Not everyone can exercise. People with muscle-wasting diseases and movement disorders, the frail, the very obese and post-surgical patients are among those who face a significant challenge when it comes to working out.

But what if a drug could stimulate the body into producing some of the same effects of exercise — more endurance and weight control, for example — without the need to run a single step? Such a pill may be on the way. Several scientists are testing compounds that apparently can do this.

"Our goal is to understand these circuits," said Ronald Evans, director of the gene expression laboratory at the Salk Institute for Biological Studies in La Jolla, Calif. Salk scientists have been working since 2007 on a chemical compound, known as 516, that mimics the effects produced by exercise by triggering a specific genetic circuit, "a back door into the exercise genetic network," Evans said.

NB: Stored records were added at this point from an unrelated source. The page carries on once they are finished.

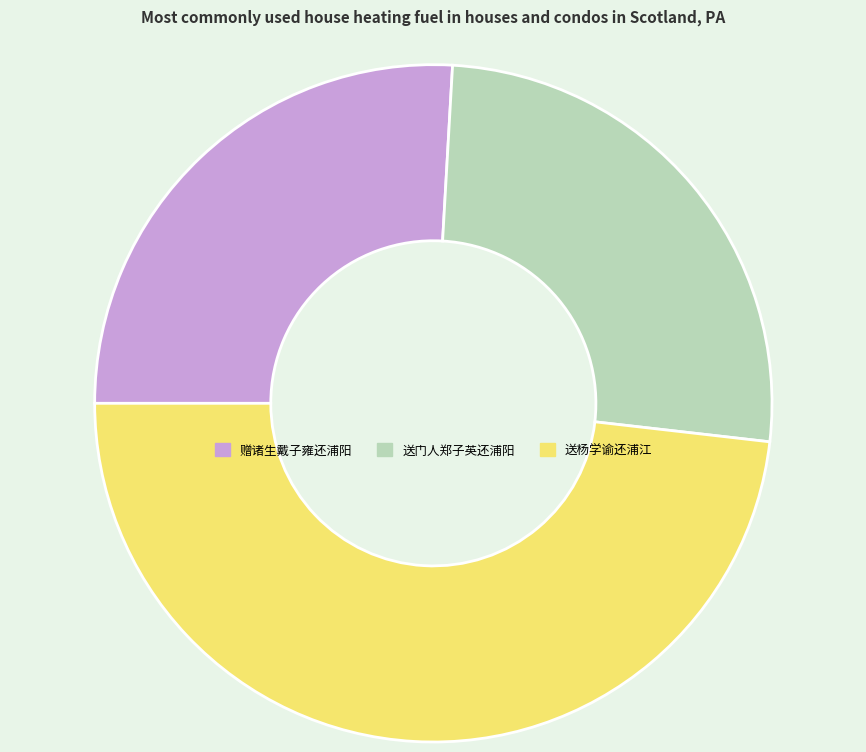

What is the ratio of the value at 赠诸生戴子雍还浦阳 to the value at 送杨学谕还浦江?

0.5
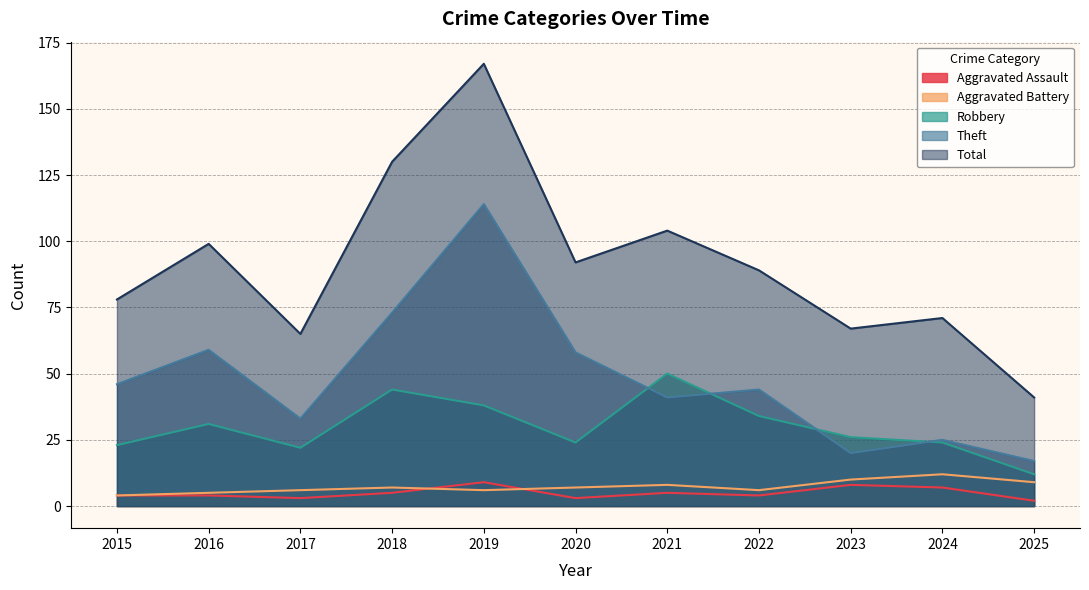

What is the average value of the Aggravated Battery series?

7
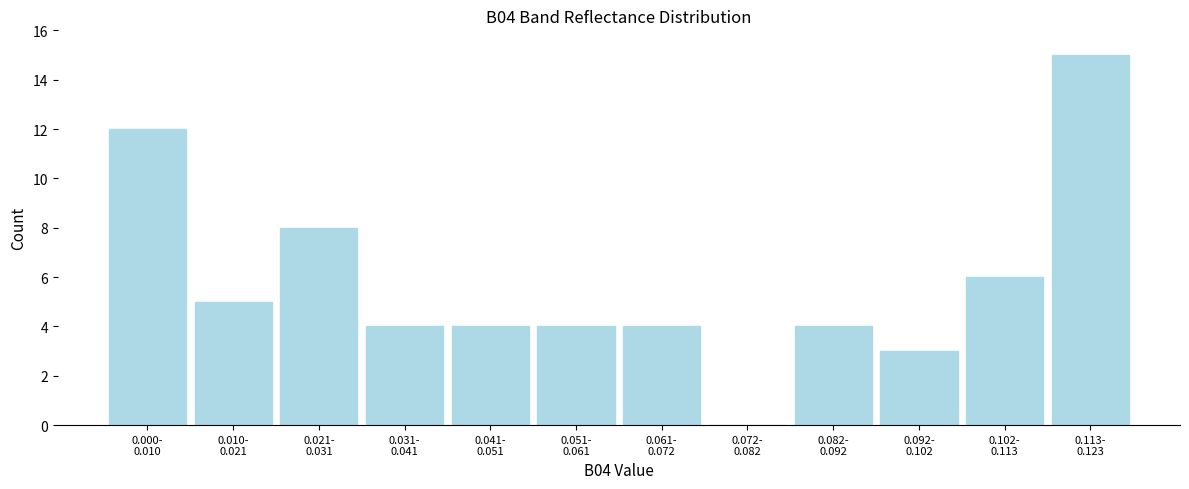

What is the sum of all values?

69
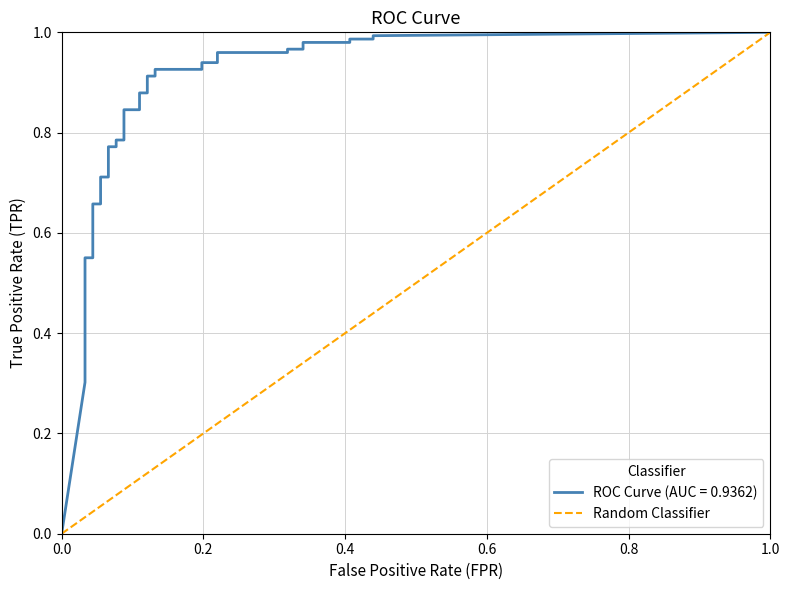

What is the change in value from 0.0 to 1.0?

+1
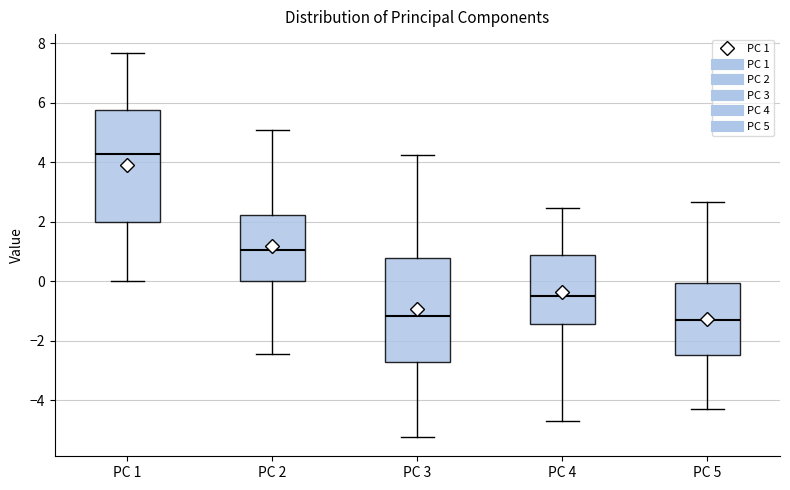

Comparing the boxes themselves (not the whiskers), which one is the tallest?

PC 1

Other scientists are studying compounds that work differently from 516, but with the same aim: To give the benefits of exercise to people who aren't able to do it. Ali Tavassoli, a professor of chemical biology at Britain's University of Southampton, has discovered a drug known as compound 14 that spurs cells into metabolizing sugar, which produces energy.

Evans has targeted 516 for people with Duchenne muscular dystrophy, an approach that he believes offers the best chance for FDA approval. But the drug, now undergoing a safety study, has "a potentially wide application," he said, including for amyotrophic lateral sclerosis, Parkinson's disease and Huntington's disease.